We were delighted to learn that we were in time to take a 60-minute Yellow Bus Hop-on Hop-off tour (costing about 12 Euros per head), departing in an hour’s time, allowing us time for a quick goat-cheese sandwich.
We were permitted to leave our bags in the tourism office while we did the tour.
It was a mild and pleasant day and we enjoyed riding the open upper deck of the tour bus, as the driver showed us around Coimbra.
We used the disposable headphones to plug into the pre-recorded tour commentary. We drove past numerous gardens, cathedrals and other places of interest but the one that registered in our minds was the University of Coimbra campus, declared a UNESCO World Heritage Site in 2013.
Founded in 1290 in Lisbon, it was relocated to Coimbra in 1537. Considering Portugal as a potential rotating retirement destination, we also managed to confirm that short-term rentals in Coimbra are cheaper and plentiful during August each year when the university winds down for summer. You can check out facets of student life in Coimbra .
On to Porto
We were able to catch our connecting train to Porto around 3:30 pm, a slow intercity train arriving at Campanhã station around 6:30 pm. A five-minute ride on a local train got us to Porto’s famous Sao Bento station.
While the tiles inside the station walls immediately caught our attention, fatigue prevented us from lingering around.
A short cab ride later, we were at our highly rated Gallery Hostel in Porto (booked through Hostelworld.com) located at Rua Miguel Bombarda, 222.
The hostel merits special mention because it was a steal at about 70 Euros a night for a spacious private room.
We would highly recommend it because of its: central location with groceries and restaurants nearby; excellent upkeep and cleanliness; knowledgeable and friendly staff; spaciousness, spread out over a number of rooms on different levels including a business center, a tiny solarium, a bar-cum-art-gallery, and a huge kitchen.

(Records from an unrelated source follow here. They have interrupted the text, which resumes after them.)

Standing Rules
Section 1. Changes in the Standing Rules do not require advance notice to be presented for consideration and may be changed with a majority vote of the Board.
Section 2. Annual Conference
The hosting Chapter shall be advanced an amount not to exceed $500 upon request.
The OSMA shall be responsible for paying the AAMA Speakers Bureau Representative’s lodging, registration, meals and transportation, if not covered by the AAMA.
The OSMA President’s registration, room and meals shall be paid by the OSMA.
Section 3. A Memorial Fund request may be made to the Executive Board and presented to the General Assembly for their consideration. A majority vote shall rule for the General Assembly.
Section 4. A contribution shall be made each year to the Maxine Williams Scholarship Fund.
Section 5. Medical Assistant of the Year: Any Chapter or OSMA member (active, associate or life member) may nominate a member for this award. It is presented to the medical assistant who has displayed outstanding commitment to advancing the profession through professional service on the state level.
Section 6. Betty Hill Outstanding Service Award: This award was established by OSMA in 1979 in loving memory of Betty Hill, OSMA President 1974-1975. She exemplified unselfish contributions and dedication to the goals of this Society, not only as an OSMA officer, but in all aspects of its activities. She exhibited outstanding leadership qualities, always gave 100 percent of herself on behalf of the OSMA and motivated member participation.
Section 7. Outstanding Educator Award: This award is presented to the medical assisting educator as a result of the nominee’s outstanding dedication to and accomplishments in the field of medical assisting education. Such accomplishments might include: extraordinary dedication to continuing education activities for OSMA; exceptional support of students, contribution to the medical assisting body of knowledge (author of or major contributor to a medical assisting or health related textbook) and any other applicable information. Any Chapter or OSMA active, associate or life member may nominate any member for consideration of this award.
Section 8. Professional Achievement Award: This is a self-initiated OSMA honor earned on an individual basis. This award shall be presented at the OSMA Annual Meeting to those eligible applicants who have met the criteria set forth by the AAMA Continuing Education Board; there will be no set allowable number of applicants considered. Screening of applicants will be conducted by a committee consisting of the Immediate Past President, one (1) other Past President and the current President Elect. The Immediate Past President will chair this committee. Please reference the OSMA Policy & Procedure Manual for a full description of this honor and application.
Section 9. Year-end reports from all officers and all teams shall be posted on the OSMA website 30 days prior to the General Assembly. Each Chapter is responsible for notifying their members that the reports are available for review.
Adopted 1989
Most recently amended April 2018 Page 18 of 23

The complimentary buffet breakfast, though basic, had a variety of offerings and it was sumptuous and filling.
We spent three days in Porto including a weekend, exploring the city, whose touristy core runs along the Duoro River on the Porto side.
The Saturday evening that we visited, the place was packed with tourists being jostled along by the sheer kinetic energy of the place.

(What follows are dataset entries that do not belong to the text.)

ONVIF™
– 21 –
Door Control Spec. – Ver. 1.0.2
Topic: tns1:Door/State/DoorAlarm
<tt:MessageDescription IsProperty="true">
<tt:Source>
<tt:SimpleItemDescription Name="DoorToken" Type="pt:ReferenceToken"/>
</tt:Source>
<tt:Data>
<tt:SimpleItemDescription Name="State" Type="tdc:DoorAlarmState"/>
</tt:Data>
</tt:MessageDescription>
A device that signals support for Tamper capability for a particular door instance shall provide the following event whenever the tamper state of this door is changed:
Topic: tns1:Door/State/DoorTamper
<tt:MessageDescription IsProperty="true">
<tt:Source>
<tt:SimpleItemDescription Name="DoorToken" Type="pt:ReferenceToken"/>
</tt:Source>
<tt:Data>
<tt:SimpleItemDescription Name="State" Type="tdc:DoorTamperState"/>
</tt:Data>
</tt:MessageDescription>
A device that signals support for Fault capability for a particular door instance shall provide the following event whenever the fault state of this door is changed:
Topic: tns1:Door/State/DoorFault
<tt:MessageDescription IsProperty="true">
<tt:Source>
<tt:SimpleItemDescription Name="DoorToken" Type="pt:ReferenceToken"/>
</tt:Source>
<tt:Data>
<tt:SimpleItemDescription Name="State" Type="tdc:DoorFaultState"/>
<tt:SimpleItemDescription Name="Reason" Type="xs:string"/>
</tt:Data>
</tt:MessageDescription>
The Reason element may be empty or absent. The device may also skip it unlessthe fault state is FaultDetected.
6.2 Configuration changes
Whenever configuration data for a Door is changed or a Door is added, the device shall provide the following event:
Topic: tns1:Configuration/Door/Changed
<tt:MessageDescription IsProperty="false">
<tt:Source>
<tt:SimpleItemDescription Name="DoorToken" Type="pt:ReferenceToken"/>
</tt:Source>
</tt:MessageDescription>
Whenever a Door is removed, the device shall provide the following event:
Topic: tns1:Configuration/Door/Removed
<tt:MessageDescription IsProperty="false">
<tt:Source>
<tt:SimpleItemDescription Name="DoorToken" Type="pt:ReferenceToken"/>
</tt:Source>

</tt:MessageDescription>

Buskers and Street Performers
You had a variety of buskers and street performers entertaining tourists for loose change. Couples busy taking selfies. And, older tourists, contemplatively (and/or contentedly) sipping popular local wines like Rosa Douro Red Wine.

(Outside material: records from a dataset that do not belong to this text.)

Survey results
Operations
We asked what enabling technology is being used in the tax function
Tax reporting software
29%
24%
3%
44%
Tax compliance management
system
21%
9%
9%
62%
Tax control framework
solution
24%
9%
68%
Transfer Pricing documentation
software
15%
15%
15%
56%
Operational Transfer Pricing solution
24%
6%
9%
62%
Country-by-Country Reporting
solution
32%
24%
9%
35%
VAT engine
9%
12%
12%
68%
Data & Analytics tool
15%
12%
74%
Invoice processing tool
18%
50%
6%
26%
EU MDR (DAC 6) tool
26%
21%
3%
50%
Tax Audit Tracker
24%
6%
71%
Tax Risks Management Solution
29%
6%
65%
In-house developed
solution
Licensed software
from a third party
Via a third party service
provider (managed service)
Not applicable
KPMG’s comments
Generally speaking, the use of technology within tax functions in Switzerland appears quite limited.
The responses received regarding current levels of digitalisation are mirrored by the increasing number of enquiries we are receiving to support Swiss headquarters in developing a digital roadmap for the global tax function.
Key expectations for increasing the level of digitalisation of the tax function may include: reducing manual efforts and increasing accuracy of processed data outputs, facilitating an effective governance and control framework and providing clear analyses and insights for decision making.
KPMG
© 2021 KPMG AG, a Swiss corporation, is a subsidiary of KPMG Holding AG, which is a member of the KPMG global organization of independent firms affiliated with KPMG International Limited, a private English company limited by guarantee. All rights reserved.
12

We made it a point to walk from our hostel to the waterfront (an easy gentle decline) to take in the sights and sounds of the Ribeira, Porto’s quintessential neighborhood and a UNESCO World Heritage Site, to boot.
Walking by old taverns and traditional eateries offering dishes native to Porto like Tripas à Moda do Porto, a stew of vegetable, beans, sausage and the offals (innards) of different animals. Even though we were not bold enough to try the tripe, we tried the Francesinha, a generously-portioned open sandwich with layers of meat including smoked sausage, melted cheese, and spicy tomato sauce. A sandwich could feed an army!
The Duoro River
The Duoro river dissects the city into two densely-stacked hilltop dwellings, one being Porto and the other the city of Gaia. Many of the buildings crammed on the two steep hills are over a hundred years old.
Spanning the two hilltops are several bridges the most famous of which is the double-deck Dom Luís I metal arch bridge. Despite Porto and Gaia appearing small and compact, their hilly terrain makes covering them on foot physically demanding.
We used taxis freely and took City Sightseeing’s Hop-on Hop-off Porto Bus Tour (about $ 17 for single day 24-hour tickets) on both the red and blue routes.
The red route is longer and more scenic, covering 33 stops. Both routes take you on the famous Bridge and go by numerous cathedrals and squares.
Among the memorable cathedrals are Igreja das Carmelitas and Igreja do Carmo, two cathedrals situated next to each other and the Clerigos Tower and Church located nearby. Disposable headphones were available to enjoy the multi-lingual bus tour commentary.
The city of Gaia boats numerous wine lodges, their cellars stacked with wooden casks containing the world-famous Port wines, fortified with spirits for extended shelf-life.
This inhibits fermentation and enhances their sweetness.
You will come across English names like Taylor, Cockburn, and Sandeman underlining the British link to Port wine.
This arose out of the Brits’ dispute with the French, centuries back, leading to an embargo of French wine and the patronage of Portuguese wine.
If you have the time, we would strongly encourage you to visit the Duoro Valley, one of the most beautiful grape-growing and wine producing regions in the world, a 90-minute drive from Porto.
“My favorite things often have a story behind them and are usually handmade or discovered at a flea market.” – Amy Sedaris.
Amy might as well have been speaking for us. We had set aside both Saturday and Sunday to discover the local markets in and around Porto. We arrived at the Clerigos Outdoor
market located near Clérigos Tower and Church, around 9 am on Saturday, even as vendors were just setting up.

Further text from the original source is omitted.